● **PROBLEM TO SOLVE**
Return, unchanged, the lines from the one containing "pose: elev=236.1 azim=173.7" through the last line of the records, both included.

+--

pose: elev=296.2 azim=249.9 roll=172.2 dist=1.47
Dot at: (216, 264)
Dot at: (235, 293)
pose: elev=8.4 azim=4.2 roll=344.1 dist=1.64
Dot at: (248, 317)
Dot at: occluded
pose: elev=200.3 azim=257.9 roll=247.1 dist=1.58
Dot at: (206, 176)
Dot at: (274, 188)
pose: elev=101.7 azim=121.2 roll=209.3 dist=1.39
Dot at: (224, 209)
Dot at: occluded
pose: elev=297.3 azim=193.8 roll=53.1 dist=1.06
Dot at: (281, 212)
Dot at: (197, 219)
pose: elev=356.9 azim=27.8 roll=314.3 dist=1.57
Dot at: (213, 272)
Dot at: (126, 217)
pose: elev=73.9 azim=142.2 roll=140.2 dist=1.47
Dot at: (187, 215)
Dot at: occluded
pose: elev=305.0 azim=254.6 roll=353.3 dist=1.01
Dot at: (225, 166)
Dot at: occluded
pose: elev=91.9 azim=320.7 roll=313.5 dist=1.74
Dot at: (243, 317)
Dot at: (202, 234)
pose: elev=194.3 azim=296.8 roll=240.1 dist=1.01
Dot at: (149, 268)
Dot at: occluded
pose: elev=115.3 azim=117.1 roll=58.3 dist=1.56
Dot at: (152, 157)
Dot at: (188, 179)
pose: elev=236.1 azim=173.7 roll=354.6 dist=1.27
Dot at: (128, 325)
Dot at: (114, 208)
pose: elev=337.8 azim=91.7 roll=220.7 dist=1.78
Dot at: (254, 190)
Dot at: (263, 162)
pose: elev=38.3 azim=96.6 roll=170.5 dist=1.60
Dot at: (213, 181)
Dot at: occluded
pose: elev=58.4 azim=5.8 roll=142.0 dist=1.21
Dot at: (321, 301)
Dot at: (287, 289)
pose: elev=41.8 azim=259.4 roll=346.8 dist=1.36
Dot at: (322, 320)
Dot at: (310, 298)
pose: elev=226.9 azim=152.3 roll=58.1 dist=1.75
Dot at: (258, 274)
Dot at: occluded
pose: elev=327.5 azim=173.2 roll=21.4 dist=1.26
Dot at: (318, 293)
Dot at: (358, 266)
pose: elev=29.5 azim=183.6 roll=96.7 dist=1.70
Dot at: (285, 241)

+--

● **SOLUTION TO THE EXERCISE**
pose: elev=236.1 azim=173.7 roll=354.6 dist=1.27
Dot at: (128, 325)
Dot at: (114, 208)
pose: elev=337.8 azim=91.7 roll=220.7 dist=1.78
Dot at: (254, 190)
Dot at: (263, 162)
pose: elev=38.3 azim=96.6 roll=170.5 dist=1.60
Dot at: (213, 181)
Dot at: occluded
pose: elev=58.4 azim=5.8 roll=142.0 dist=1.21
Dot at: (321, 301)
Dot at: (287, 289)
pose: elev=41.8 azim=259.4 roll=346.8 dist=1.36
Dot at: (322, 320)
Dot at: (310, 298)
pose: elev=226.9 azim=152.3 roll=58.1 dist=1.75
Dot at: (258, 274)
Dot at: occluded
pose: elev=327.5 azim=173.2 roll=21.4 dist=1.26
Dot at: (318, 293)
Dot at: (358, 266)
pose: elev=29.5 azim=183.6 roll=96.7 dist=1.70
Dot at: (285, 241)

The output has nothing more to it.